I've always had some love for Perl 5's object system. I appreciate that it doesn't foist an ideology on me, instead providing me tools to build and use an object system that I'm comfortable with.
Typically for me that object system uses blessed hashes, hand-written accessors (with hand-written validation), hand written method parameter validation and explicit manipulation of @ISA.
Why don't I use X for (accessor generation, parameter validation, etc.)?
I probably have, and maybe do on a project here or there. But I've never fallen in love with a combination of OO helpers on the CPAN, and Perl's built in OO mechanisms are usually good enough for me.
A couple of things happened the other day. I looked at Moose's documentation, and stubbed a couple of classes for a home project. I was expecting a steeper learning curve than I found, and in a couple of minutes I was working with object system that I liked.
I didn't see anything about method parameter validation in the Moose documentation, so I hopped on irc.perl.org#perl. People were nice and helpful (thanks autarch, mst and sartak!) and in another minute I had MooseX::Params::Validate plugged in and working away. I also got some exposure to MooseX::Method::Signatures, Method::Signatures and Devel::Declare. Insanely cool stuff.

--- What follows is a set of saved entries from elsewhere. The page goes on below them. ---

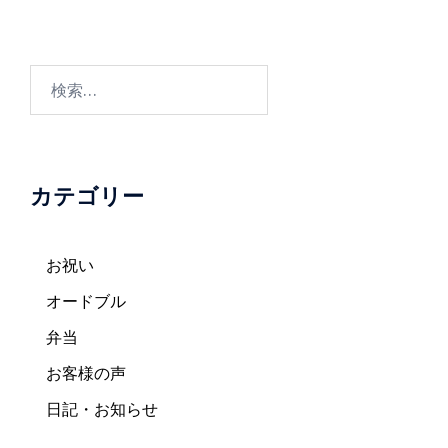
ー
シ
ョ
検
ン
索:
カテゴリー
お祝い
オードブル
弁当
お客様の声
日記・お知らせ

Thank you and congratulations, Moose team!
-- Douglas Hunter
Excellent, I am glad Moose is working for you. Thanks for the nice words too, even though (on some level) I really build modules for myself to my make own life easier, it is always nice to know that others are finding it useful too.
- Stevan
Re:Very Nice :)
Ron Savage on 2009-01-25T05:25:08
Hi Folks
Yep, count me in as a supporter, too.
It's both marvellous and effortless, and even makes me feel good about 'Doing The Right Thing' OO-wise!